Braga schockiert betis: pellegrini hadert mit fehlern!
Ein Schock für die Sevillaner Anhänger: Real Betis Balompié ist in Braga aus der Europa League ausgeschieden. Manuel Pellegrini, der Coach, steht vor der Presse und muss die bittere Wahrheit erklären – eine Wahrheit, die von verpassten Chancen und fatalen Fehlern geprägt ist.
Die erste halbzeit: eine täuschung
Was für eine erste Halbzeit! Betis dominierte das Spielgeschehen, erzielte zwei Treffer, von denen einer allerdings wegen Abseits zurückgenommen wurde. Die Partie schien im Griff, doch dann kippte alles. Ein Zusammenstoß der beiden Innenverteidiger ließ den Ball ungehindert vor das Tor rollen – ein simpler Fehler, der jedoch fatale Folgen hatte. Ein Eckball brachte Braga ins Spiel, und ein weiterer Fehler in der Abwehr führte zu einem Elfmeter. In nur drei Minuten drehte sich die Partie komplett.
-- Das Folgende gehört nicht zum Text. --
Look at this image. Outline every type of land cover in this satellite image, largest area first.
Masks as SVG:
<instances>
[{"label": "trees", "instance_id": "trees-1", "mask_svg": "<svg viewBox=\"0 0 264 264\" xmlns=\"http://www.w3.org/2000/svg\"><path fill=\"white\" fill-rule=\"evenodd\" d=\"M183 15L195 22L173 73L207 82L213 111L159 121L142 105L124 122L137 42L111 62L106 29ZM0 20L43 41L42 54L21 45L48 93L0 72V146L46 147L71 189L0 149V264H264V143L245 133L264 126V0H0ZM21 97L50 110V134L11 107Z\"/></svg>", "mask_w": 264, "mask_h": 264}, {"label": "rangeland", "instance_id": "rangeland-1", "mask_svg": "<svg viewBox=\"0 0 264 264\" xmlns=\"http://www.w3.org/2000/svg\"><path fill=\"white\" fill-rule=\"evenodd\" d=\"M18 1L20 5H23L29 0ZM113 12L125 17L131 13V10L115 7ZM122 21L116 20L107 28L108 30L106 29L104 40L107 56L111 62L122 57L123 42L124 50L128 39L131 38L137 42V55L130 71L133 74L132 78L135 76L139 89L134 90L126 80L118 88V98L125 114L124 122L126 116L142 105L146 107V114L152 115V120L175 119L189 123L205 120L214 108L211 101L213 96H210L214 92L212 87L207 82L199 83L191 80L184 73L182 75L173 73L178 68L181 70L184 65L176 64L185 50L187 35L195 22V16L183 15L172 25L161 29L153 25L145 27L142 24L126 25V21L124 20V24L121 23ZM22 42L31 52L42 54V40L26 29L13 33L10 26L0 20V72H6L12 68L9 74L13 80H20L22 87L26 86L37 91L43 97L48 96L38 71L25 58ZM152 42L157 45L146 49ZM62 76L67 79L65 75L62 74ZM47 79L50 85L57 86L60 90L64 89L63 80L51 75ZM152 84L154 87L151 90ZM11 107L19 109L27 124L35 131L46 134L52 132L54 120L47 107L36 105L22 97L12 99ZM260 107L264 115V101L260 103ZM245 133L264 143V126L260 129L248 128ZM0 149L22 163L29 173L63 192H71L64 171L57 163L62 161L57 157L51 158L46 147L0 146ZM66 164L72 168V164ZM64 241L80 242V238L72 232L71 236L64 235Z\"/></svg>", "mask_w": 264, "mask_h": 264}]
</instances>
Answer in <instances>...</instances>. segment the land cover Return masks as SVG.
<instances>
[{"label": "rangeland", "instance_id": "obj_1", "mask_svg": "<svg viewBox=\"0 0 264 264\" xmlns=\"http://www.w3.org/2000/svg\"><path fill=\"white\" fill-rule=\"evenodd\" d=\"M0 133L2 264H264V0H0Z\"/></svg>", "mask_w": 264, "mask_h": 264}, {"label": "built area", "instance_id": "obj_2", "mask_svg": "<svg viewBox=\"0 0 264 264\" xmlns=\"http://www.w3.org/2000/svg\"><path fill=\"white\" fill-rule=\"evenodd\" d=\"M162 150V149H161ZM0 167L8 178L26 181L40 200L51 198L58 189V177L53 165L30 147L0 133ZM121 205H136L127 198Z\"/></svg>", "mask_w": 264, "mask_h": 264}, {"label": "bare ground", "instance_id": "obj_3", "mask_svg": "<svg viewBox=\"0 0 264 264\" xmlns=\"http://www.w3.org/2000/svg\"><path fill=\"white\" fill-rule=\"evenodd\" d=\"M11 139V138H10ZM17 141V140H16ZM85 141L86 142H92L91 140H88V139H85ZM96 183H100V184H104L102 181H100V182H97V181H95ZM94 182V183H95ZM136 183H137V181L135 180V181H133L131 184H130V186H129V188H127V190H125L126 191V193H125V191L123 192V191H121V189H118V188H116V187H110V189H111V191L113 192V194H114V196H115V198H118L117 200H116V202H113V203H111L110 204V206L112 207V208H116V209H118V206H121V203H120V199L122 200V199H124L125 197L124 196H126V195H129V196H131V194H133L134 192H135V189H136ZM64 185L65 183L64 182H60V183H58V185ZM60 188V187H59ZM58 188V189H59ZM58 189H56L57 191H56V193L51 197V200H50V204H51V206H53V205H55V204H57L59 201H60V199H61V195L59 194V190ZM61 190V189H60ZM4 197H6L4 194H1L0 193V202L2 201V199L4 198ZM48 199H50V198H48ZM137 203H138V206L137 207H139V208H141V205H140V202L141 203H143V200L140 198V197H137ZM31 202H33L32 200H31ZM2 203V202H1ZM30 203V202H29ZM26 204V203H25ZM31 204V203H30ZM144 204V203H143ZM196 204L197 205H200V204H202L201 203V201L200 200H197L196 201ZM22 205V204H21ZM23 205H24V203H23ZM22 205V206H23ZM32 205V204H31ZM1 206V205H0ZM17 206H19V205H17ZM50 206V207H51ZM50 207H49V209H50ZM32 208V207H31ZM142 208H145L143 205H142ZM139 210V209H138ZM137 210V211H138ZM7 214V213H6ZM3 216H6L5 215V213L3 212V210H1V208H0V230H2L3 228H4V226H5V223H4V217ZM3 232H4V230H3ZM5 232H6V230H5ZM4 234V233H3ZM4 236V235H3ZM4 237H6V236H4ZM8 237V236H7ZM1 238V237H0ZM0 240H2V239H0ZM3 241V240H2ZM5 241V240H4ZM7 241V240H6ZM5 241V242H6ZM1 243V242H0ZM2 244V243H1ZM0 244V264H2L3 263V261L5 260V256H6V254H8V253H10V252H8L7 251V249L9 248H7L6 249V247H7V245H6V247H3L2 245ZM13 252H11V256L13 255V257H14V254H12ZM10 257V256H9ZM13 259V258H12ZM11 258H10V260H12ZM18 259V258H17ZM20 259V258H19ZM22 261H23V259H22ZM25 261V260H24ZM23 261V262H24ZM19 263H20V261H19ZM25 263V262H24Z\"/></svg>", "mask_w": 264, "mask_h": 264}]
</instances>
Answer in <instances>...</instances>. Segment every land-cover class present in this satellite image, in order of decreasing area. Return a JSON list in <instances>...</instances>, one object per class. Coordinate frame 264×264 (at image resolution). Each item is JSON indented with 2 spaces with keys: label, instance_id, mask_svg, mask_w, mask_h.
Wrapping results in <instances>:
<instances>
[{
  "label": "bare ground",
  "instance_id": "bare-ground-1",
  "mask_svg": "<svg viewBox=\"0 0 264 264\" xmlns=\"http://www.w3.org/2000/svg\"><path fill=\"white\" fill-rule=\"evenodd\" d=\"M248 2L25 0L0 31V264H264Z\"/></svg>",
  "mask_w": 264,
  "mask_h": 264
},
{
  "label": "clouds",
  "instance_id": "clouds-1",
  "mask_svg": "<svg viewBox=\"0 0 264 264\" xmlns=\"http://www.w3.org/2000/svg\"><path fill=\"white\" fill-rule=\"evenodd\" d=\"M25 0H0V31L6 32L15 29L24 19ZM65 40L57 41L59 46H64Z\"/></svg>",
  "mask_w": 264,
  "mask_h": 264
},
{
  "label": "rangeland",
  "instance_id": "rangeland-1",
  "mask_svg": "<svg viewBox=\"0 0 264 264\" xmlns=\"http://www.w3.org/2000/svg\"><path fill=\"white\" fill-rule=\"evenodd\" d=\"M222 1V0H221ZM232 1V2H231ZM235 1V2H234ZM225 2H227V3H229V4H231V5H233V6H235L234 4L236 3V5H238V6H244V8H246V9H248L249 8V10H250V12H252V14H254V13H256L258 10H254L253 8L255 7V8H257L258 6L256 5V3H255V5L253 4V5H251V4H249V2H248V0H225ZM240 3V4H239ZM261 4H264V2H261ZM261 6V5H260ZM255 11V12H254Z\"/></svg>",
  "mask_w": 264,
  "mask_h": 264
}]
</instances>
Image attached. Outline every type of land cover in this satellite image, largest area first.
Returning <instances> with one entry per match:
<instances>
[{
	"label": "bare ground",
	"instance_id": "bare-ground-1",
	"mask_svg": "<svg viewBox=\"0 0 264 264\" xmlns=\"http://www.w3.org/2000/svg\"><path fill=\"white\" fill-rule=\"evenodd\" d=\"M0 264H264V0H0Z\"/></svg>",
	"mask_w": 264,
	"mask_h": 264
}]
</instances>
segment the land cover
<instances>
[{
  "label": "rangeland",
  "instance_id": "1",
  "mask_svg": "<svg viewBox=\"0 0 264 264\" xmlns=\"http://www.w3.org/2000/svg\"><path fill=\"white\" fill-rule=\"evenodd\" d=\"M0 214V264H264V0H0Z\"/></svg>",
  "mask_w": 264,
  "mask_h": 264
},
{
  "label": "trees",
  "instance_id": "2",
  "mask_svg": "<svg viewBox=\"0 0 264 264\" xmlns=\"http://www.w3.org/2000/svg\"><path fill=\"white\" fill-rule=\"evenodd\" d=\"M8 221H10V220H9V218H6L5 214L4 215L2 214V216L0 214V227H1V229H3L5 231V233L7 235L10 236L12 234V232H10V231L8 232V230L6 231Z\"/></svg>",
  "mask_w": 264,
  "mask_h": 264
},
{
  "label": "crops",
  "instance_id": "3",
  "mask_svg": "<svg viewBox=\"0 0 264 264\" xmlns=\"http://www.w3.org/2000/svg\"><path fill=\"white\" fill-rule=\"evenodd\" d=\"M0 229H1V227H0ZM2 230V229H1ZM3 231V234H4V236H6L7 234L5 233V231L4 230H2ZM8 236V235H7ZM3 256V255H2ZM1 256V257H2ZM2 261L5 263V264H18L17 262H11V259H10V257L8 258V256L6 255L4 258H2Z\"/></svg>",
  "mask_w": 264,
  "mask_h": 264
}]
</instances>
Lo que nadie cuenta es die schiere Dominanz, die Betis in den ersten 35 Minuten ausübte. Ballbesitz, Chancen, Vorstöße – Braga kam kaum über die Mittellinie. Die Statistik lügt nicht: Braga hatte keine Torschüsse zu verzeichnen, während Betis dem Gegner das Leben schwer machte. Doch der Fußball ist bekannt für seine unvorhersehbaren Momente, und diese trafen Betis mit voller Wucht.

Zweiter durchgang: ein desaster
Der Beginn der zweiten Halbzeit war ein Albtraum für Betis. Ein unverdienter Elfmeter und ein Kopfball nach einem Eckball in Strafraum – in vier Minuten schien die Partie entschieden. Die Abwehrreihen lösten sich auf, die Distanzen wurden größer, und Braga übernahm die Kontrolle über das Spiel. Die Angriffsbemühungen von Betis blieben im zweiten Durchgang weitgehend harmlos.
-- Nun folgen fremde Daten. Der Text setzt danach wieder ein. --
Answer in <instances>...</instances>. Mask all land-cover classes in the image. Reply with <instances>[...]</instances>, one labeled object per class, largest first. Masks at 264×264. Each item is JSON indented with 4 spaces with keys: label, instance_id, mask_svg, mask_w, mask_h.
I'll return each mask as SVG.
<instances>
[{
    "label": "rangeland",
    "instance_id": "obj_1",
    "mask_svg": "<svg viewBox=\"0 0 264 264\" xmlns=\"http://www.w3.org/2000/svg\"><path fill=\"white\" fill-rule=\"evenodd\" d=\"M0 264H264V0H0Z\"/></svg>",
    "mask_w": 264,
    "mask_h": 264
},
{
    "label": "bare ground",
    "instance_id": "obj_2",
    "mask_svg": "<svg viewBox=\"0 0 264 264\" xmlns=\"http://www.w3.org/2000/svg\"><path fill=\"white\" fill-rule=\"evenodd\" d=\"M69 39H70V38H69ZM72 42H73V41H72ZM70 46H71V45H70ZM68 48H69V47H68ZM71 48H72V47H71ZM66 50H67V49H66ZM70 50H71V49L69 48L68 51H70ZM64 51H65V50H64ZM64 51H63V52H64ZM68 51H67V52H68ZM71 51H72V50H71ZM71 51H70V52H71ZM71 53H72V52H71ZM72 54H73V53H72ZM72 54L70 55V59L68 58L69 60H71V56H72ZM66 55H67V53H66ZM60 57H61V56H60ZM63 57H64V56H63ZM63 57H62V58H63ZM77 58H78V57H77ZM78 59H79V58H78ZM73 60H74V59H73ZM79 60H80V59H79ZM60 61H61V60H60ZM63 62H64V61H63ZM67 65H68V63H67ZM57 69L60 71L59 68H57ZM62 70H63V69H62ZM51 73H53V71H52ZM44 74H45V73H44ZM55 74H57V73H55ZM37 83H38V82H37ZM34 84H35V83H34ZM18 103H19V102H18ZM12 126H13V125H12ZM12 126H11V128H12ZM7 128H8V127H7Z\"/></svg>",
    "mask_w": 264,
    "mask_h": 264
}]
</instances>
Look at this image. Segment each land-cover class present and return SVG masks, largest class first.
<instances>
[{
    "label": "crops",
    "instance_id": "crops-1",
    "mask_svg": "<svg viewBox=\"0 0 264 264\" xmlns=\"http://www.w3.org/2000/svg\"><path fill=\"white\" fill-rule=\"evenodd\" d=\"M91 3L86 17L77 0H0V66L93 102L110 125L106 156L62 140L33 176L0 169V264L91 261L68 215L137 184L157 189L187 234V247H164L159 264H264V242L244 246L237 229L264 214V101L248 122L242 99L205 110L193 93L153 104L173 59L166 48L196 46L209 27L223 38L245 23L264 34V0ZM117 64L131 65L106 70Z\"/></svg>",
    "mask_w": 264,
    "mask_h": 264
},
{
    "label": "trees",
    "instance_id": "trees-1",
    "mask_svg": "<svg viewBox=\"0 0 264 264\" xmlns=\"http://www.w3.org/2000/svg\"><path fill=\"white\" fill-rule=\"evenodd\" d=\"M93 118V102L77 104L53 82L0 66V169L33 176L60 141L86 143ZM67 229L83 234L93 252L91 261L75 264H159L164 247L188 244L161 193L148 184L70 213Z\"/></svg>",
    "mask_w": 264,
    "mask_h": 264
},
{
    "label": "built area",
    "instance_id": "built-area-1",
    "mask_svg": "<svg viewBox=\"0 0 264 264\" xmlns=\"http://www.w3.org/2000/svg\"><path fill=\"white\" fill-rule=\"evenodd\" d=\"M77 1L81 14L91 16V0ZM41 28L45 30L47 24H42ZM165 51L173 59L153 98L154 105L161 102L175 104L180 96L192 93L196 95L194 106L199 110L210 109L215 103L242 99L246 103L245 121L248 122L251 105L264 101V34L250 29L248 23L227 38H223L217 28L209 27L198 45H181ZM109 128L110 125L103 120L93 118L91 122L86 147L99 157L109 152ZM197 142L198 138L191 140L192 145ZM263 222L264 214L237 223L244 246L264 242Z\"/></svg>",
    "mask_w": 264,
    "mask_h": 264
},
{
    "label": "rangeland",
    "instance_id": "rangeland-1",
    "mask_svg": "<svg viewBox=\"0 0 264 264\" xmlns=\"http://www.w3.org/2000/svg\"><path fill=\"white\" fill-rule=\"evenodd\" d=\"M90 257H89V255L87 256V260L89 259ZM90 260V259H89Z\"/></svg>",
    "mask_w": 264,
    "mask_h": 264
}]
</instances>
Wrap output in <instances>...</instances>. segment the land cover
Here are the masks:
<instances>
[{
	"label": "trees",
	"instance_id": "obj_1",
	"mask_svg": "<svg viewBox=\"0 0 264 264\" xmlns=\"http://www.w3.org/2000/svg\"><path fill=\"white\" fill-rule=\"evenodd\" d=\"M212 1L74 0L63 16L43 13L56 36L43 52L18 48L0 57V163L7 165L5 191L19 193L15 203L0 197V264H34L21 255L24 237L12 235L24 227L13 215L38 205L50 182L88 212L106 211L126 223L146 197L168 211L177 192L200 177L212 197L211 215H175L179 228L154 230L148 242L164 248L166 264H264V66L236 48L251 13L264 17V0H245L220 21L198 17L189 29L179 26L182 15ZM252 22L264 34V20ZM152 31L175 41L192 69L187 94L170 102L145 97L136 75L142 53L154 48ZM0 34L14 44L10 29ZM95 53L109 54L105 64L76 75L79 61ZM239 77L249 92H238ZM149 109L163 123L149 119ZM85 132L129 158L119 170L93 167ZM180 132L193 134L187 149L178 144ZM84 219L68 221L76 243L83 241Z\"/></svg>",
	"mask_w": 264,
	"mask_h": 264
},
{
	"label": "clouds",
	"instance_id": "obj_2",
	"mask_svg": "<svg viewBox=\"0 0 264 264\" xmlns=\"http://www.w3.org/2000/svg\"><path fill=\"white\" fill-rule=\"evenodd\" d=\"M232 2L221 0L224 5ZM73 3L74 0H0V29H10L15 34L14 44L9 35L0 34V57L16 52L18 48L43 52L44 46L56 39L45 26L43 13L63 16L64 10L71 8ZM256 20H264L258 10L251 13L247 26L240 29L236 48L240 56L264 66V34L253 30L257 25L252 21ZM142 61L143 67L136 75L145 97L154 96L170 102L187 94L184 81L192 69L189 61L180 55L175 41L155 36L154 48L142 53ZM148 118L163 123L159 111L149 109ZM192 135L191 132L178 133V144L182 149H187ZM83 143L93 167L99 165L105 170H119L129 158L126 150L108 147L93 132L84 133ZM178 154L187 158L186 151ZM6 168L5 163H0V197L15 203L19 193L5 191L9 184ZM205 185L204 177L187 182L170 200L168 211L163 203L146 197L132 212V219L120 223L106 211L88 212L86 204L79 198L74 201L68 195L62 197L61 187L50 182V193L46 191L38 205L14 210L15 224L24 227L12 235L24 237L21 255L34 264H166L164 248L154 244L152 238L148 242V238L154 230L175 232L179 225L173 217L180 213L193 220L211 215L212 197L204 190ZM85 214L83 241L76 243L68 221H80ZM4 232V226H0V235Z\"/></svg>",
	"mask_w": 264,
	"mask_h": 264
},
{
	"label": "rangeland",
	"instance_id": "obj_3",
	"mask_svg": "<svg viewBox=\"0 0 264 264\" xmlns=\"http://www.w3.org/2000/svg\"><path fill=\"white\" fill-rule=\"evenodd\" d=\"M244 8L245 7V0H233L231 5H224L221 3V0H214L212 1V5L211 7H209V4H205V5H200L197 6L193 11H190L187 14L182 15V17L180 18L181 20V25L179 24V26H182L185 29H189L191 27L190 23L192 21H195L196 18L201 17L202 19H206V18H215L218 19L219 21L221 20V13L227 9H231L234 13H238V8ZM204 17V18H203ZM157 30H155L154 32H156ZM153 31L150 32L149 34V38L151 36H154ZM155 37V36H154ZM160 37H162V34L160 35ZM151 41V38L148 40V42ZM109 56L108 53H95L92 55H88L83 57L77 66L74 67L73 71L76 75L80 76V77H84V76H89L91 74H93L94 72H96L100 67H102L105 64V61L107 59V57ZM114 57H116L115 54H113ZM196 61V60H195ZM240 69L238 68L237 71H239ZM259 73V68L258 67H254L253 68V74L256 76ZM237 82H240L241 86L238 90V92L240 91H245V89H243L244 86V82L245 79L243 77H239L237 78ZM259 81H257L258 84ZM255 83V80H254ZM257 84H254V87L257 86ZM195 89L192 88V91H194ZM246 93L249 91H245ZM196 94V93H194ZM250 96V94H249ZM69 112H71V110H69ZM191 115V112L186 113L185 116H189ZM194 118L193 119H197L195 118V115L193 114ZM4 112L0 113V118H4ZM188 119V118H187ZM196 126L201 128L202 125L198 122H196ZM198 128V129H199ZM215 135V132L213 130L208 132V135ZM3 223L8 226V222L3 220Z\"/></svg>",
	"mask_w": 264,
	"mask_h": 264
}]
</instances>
„Es ist eine sehr schwere Nacht“, so Pellegrini sichtlich frustriert. „Wir hatten auch schon andere schwierige Abende, wie gegen Eintracht Frankfurt. Die Halbfinalteilnahme war eine große Chance, die wir nun verpasst haben. Das Tor, das wir in dieser Art und Weise kassiert haben – ohne jegliche Beteiligung eines Spielers von Braga – war schlichtweg unglaubwürdig.“
Die Enttäuschung im Publikum war spürbar. Ein Festabend hatte sich in einen frustrierenden Abend verwandelt. Pellegrini zeigte Verständnis: „Ich kann den Ärger der Fans verstehen. Sie haben eine großartige Leistung gesehen, und wir haben es versäumt, diese zu nutzen.“
Llorente, der das Zusammenstoßen der Innenverteidiger beobachtete, äußerte sich ebenfalls: „Sie haben sich gestoßen, und der Ball ist einfach so im Spiel geblieben. Ob der Schiedsrichter das unterbrechen musste, ist eine andere Frage. Aber der Elfmeter und der Eckball in der zweiten Halbzeit haben das Spiel dann wirklich entschieden.“

Die liga und die zukunft
Trotz des herben Rückschlags blickt Pellegrini nach vorne. „Wir hatten die große Hoffnung auf den Halbfinaleinzug, und dieser Verlust schmerzt natürlich sehr. Aber wir müssen uns jetzt auf die Liga konzentrieren. Es bleiben noch sieben Spiele, und wir werden kämpfen, um uns für Europa zu qualifizieren.“ Die Champions League scheint hingegen außer Reichweite. „Wir müssen uns auf den fünften Platz konzentrieren, auch wenn wir viele Punkte für Europa liegen gelassen haben. Aber wir werden alles tun, um die Saison so gut wie möglich zu beenden.“
Die Niederlage in Braga ist ein Weckruf für Betis. Die Mannschaft muss ihre Fehler analysieren und daraus lernen, um die verbleibenden Ziele in der Liga zu erreichen. Die Chance auf die Halbfinalteilnahme ist vergeben, aber die Saison ist noch lange nicht vorbei. Die Frage ist, ob Pellegrini und sein Team die nötige Stärke und Entschlossenheit besitzen, um den Schock zu überwinden und den Kampf um Europa fortzusetzen. Die Antwort wird auf dem Platz gegeben.